The blueberry-lime combination was incredible!  This was a great cake.  It was moist and full of flavor.  It did take on the longer end of the baking time, and I was worried that it might affect the texture, but it was just fine.  I really liked the glaze.  It added a nice touch to the cake and dressed it up a bit.  It was a big hit, and David ended up eating several pieces that night!  It was gone very quickly, and I didn’t have any left to take home.  This was a great way to say goodbye to summer and enjoy a fruit dessert one more time.


Blueberry-Lime Pound Cake
Source: Use Real Butter

8 oz. unsalted butter, softened (more for buttering the pan)
10.5 oz. (2 1/3 cups) all-purpose flour (more for the pan)
1 1/2 tsp baking powder (1/2 tsp @8500 feet)
1/4 tsp + 1/8 tsp table salt
1 3/4 cups granulated sugar
2 tsps lime zest, finely grated
6 oz. cream cheese, softened
4 large eggs, room temperature
1 large egg yolk, room temperature
13 oz. (2 1/2 cups) blueberries, room temperature, washed and drained on towels

4 oz. (1 cup) confectioners’ sugar
2 tbsps lime juice, fresh (more as needed)

Cake: Place rack in center of oven and preheat to 350°F. Butter and flour a 12-cup Bundt pan. Sift the flour, baking powder, and salt together into a medium bowl. Pulse the sugar and lime zest together in a food processor about 20 times until well blended. Beat the butter and cream cheese together on medium speed for about a minute until it is smooth. Add the lime sugar and beat on medium speed until light and fluffy (1-2 minutes). While the mixer is running, add the eggs one at a time making sure to mix well after each addition and scraping down the bowl. Beat in the lone egg yolk and mix everything together on low speed. Slowly add the flour mixture. Scrape the bowl down and beat on medium speed for 20 seconds and then gently fold in the blueberries. Pour batter into bundt pan and smooth the top. Tap the pan on the counter to remove air pockets and bake for 50-55 minutes or until it passes the clean toothpick test. Let cool on a rack for 10 minutes and invert the cake. Let cool completely.
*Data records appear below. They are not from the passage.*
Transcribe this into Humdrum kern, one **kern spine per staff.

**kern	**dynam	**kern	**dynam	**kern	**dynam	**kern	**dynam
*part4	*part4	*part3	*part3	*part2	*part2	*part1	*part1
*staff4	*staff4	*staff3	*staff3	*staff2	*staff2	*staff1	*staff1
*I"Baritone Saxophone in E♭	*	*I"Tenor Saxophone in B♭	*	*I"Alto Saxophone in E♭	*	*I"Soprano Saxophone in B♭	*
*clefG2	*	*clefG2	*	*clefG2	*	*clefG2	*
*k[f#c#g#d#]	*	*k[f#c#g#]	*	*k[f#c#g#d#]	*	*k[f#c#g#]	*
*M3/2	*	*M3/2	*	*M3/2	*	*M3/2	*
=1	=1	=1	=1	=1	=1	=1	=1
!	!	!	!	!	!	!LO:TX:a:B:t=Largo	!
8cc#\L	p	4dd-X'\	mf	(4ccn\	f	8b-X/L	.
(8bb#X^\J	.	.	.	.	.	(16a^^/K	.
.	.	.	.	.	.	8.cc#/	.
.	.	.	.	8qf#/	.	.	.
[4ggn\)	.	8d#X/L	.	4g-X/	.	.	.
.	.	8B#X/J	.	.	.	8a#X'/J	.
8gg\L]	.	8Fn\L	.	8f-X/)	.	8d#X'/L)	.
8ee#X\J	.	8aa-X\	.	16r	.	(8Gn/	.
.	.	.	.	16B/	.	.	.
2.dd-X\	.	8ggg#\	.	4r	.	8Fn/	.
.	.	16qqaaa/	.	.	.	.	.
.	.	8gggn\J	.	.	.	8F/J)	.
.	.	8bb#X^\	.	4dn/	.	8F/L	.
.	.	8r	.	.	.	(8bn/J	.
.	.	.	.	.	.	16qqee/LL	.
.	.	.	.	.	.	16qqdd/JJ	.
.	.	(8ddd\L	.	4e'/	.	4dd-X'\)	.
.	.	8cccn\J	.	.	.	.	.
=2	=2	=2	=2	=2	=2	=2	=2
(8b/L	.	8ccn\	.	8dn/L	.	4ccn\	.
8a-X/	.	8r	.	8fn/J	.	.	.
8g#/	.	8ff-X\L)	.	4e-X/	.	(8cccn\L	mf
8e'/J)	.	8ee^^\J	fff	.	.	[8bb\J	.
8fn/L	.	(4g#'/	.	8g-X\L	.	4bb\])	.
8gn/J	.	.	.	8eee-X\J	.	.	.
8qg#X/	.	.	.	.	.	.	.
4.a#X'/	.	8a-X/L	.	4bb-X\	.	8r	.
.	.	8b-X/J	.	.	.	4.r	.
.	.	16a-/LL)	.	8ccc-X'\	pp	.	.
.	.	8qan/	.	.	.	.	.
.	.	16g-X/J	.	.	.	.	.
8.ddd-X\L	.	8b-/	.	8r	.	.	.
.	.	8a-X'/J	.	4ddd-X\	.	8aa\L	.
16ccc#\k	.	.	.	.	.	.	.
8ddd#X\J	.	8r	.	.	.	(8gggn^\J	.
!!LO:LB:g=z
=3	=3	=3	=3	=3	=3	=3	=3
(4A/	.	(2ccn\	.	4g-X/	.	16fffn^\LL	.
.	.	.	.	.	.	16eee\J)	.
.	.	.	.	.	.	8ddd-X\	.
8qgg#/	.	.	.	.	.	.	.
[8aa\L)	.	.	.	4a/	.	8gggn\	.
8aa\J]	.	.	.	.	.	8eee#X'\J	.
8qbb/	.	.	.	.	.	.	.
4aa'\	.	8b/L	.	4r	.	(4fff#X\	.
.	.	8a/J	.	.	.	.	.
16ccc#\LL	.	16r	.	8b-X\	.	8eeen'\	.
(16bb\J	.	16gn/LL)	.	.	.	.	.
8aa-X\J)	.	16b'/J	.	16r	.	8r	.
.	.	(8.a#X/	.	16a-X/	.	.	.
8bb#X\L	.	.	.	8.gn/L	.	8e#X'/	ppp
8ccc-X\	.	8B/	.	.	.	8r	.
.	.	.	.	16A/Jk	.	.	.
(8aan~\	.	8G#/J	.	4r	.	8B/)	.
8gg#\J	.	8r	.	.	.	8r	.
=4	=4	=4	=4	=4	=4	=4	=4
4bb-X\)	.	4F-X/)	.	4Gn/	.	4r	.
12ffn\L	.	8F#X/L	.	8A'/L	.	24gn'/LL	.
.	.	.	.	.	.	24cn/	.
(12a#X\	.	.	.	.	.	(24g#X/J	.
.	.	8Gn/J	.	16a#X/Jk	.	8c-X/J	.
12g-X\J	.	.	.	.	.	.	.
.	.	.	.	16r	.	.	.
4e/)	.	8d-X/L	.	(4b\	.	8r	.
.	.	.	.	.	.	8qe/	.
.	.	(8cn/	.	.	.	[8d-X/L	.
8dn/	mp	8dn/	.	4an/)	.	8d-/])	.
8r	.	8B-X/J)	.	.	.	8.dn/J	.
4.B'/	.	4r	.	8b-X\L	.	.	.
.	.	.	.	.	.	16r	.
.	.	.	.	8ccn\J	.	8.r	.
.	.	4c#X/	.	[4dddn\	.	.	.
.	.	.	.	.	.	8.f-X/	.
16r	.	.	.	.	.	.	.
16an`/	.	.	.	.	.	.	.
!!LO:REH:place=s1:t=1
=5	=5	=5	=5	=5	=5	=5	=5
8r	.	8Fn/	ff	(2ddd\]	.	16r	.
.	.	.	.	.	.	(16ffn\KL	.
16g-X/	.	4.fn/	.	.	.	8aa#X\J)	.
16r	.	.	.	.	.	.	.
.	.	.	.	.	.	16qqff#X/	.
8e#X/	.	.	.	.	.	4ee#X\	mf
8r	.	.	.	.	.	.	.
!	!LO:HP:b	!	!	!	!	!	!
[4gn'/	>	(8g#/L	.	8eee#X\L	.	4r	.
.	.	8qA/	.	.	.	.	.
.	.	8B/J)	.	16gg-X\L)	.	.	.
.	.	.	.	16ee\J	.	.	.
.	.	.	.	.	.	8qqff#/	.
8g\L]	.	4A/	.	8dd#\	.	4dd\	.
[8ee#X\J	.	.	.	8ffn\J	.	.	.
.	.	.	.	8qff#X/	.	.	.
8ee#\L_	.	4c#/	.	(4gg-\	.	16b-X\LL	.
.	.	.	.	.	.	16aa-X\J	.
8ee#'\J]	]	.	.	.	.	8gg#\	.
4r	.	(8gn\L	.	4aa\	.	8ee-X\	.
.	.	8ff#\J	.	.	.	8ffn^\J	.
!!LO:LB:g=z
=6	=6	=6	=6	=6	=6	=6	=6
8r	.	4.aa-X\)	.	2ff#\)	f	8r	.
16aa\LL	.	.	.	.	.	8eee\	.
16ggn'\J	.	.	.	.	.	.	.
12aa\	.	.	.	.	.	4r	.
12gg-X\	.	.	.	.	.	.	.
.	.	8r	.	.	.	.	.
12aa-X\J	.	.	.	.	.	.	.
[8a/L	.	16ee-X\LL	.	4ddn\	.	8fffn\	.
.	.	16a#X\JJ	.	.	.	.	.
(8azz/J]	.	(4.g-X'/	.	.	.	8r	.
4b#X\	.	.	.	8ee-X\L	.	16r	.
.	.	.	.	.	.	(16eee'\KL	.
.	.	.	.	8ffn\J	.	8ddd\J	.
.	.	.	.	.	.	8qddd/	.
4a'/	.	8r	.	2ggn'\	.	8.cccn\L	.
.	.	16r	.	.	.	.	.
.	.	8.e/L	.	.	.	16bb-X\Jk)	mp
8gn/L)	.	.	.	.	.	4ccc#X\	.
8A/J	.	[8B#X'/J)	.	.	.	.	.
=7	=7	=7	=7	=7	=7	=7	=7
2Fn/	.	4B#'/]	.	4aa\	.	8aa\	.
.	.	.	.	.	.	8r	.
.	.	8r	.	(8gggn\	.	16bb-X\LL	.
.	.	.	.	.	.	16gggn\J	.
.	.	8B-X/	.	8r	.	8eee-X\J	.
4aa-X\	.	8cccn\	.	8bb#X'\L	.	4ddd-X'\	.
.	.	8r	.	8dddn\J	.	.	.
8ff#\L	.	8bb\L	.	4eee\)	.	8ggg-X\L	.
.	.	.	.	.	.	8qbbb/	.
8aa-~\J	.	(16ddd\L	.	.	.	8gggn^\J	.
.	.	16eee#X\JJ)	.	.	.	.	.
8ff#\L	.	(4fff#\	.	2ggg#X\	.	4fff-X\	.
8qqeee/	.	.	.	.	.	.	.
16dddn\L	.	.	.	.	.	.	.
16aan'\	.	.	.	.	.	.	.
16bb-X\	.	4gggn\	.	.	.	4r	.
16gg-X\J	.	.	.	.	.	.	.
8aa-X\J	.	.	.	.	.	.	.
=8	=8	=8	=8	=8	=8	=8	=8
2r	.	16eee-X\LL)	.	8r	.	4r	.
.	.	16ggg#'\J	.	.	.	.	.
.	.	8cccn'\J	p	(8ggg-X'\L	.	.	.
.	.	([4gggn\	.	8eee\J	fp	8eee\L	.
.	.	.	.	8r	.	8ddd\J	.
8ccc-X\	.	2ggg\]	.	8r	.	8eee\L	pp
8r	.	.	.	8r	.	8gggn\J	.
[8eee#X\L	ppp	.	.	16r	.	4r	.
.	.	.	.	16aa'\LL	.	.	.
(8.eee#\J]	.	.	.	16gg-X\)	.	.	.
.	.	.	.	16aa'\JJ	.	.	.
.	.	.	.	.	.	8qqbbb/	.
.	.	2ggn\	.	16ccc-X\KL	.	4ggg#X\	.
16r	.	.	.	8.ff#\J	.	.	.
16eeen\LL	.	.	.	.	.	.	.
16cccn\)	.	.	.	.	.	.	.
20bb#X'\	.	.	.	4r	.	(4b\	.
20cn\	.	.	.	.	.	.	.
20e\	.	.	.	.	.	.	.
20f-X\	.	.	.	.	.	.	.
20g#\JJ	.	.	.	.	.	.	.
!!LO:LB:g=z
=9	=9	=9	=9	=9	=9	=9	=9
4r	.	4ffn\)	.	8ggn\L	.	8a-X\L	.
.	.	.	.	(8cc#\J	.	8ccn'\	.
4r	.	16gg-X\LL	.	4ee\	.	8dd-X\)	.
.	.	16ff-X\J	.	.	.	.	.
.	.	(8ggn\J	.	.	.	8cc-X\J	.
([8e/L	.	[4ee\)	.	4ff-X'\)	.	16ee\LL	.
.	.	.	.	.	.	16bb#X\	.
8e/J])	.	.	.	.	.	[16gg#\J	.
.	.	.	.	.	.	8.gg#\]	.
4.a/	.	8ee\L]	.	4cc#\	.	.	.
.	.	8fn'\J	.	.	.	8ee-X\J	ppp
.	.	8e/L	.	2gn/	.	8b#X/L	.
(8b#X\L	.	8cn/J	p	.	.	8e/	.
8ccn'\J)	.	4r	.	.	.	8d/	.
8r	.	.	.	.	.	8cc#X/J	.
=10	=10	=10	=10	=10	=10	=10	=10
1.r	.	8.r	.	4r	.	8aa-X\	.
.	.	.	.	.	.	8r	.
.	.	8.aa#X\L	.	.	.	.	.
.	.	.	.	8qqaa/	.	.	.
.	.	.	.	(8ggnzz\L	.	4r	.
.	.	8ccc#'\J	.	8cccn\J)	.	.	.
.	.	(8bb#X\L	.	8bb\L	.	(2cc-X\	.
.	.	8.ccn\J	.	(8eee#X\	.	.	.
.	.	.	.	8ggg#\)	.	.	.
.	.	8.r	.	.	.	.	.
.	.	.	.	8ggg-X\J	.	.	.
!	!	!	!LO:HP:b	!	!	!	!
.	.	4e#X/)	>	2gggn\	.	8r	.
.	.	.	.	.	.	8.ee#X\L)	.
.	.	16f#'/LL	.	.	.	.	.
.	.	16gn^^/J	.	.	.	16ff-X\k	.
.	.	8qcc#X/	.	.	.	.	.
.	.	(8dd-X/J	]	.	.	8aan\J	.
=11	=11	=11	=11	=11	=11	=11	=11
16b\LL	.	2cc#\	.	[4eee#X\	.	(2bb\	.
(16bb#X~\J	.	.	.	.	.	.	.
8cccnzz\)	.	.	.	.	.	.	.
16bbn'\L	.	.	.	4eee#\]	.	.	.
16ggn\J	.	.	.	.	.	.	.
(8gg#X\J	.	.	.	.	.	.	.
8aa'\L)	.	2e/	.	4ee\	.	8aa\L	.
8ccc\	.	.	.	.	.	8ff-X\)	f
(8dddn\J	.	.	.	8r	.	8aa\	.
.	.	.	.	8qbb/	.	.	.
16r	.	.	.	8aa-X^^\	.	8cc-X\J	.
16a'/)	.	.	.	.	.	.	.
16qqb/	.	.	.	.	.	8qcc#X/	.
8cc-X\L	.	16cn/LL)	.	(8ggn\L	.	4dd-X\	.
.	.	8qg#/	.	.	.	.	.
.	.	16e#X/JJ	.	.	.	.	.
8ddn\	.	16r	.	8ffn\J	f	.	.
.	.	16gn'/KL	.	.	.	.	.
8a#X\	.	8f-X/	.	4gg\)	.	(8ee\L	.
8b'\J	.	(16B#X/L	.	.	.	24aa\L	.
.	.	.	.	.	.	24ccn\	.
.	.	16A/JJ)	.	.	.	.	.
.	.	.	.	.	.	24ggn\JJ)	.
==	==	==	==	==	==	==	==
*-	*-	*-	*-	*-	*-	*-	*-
Glaze: Whisk the powdered sugar and lime juice together until smooth. It should be just thin enough to pour. If too thin, add more sugar, if too thick, add more juice. Pour over the cooled cake and let the glaze set before serving.

Blueberry Frozen Yogurt


David’s grandparents have an amazing garden, and my favorite part is the blueberry bushes.  Last year when we visited them, we picked a ton of blueberries on night and I used some of them in this blueberry pie.  We won’t be able to visit this year at their house, but we did see them recently, and they gave us some blueberries from this year.  I love blueberries, and I couldn’t wait to make something with them.  Since I made the pie last year, I wanted to make a frozen dessert this time.  I thought about ice cream, but settled on frozen yogurt since I’ve never made it before.

A few months ago, Stonyfield Farms left a comment on my blog asking me for my address so they could send me some coupons.  They didn’t say that I had to mention them on my blog, but since they were so nice about sending them, I thought I would say something.  I used plain organic yogurt, which was great on its own, but was wonderful in this dessert.  I feel good about using their products because of the health and environmentally friendly way they are produced.  Anyway, this frozen yogurt was fantastic.  The blueberry flavor was very prominent, and the yogurt balanced it so that it wasn’t too sweet.  I was surprised at the addition of kirsch.  It added a just the touch to make this dessert really stand out in flavor.  Next time I might add a little bit more because this froze really hard and the extra alcohol might help it soften it a little bit.

Blueberry Frozen Yogurt
Source: The Perfect Scoop by David Lebovitz

1 ½ cups plain whole-milk yogurt

¾ cup sugar

3 cups blueberries, fresh or frozen

1 teaspoon kirsch

2 teaspoons freshly squeezed lemon juice

In a blender or food processor, blend together the yogurt, sugar, and blueberries.  Press the mixture through a strainer to remove the seeds.  Stir in the kirsch and lemon juice.  Chill for 1 hour.

Freeze in your ice cream maker according to the manufacturer’s instructions.